No proof we rode the marshrutka
but the dust in our names
We thought we’d save the world—
so far there’s nothing to save
but explanations:
It was too late to walk,
I didn’t know the language.
Thought we’d save the world—
instead we’re saving pennies taking
the slow bus to town
riding the overnight train
cotton in our ears to keep out
cockroaches and drunk men’s laughter
We thought we’d save the world—
instead we hoard stories about Martha,
and market-basket surveys,
and how it all stretched out
every cent
and every second
Jaime Lee Jarvis left southern California in 1998 to be a Peace Corps volunteer in a small town outside Bukhara, Uzbekistan.

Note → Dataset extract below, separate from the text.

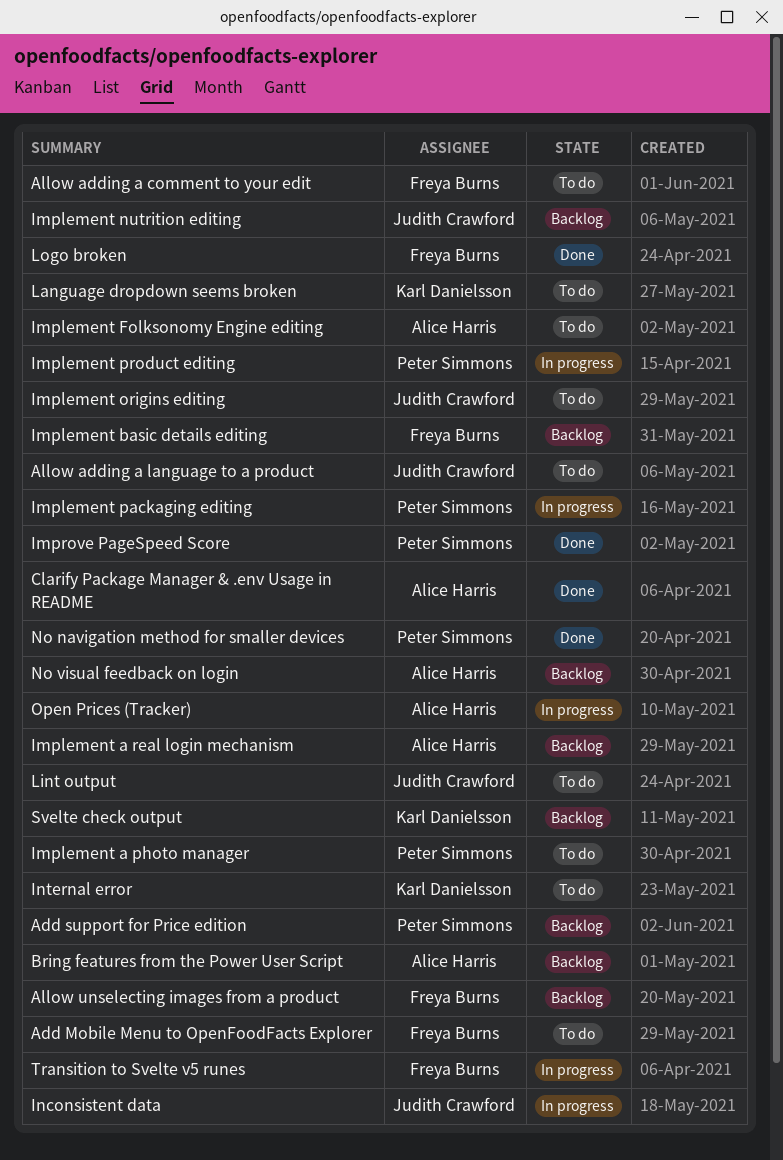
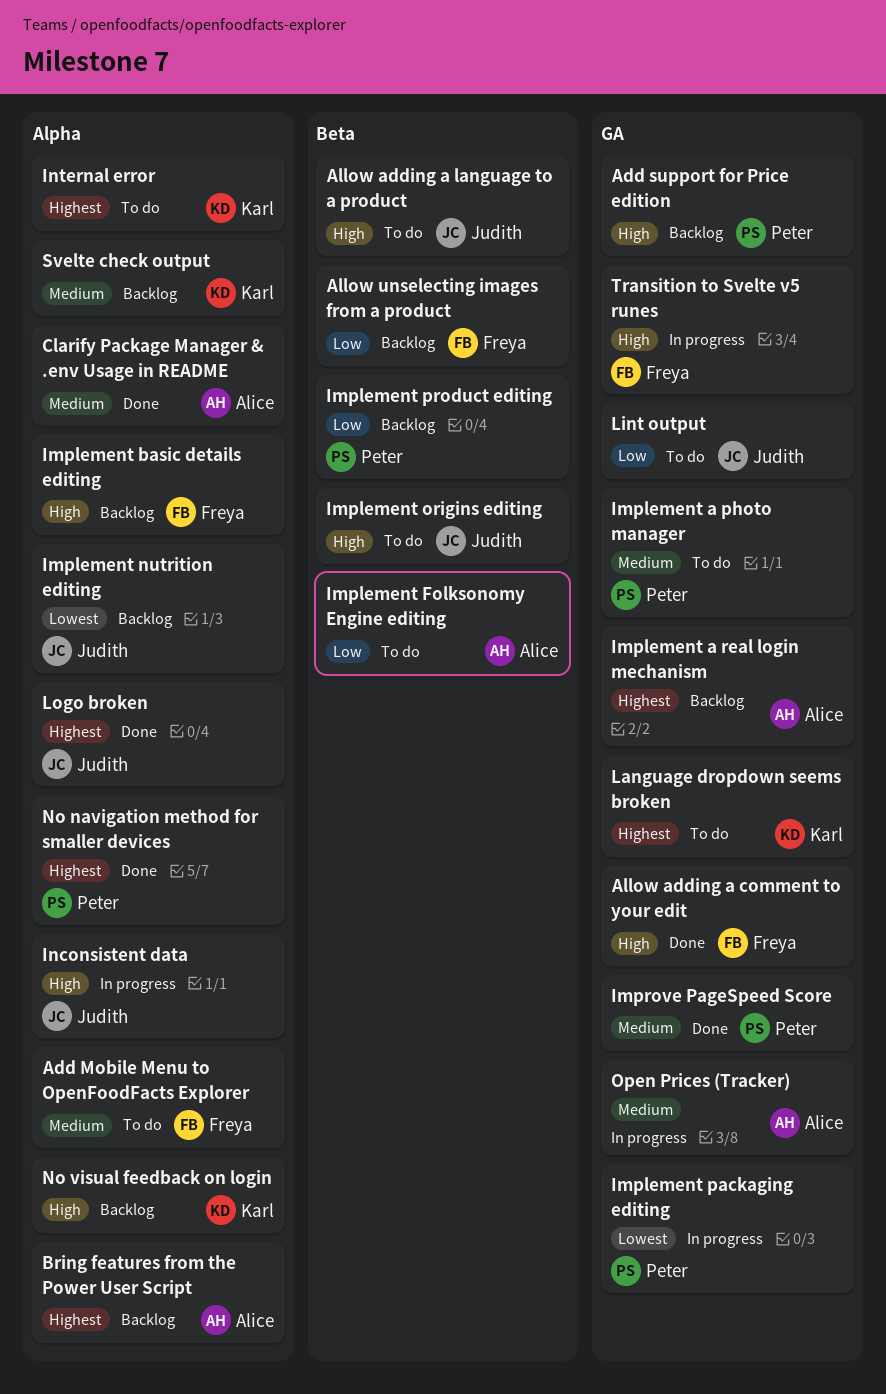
Allow adding a comment to your edit, status: To do -> Done
Implement product editing, status: In progress -> Backlog
Logo broken, owner: Freya Burns -> Judith Crawford
No visual feedback on login, owner: Alice Harris -> Karl Danielsson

She has not worked for the federal government since returning to the US, though she now spends hours without number editing proposals directed at one of its agencies. Other hours, she serves on the board of Split This Rock. Her poem "Aral" was the Split This Rock Poem of the Week in November 2010. Jarvis has a master's degree in technical and professional writing. She lives in Washington, DC.
Published
in Volume 13, Number 3, Summer 2012.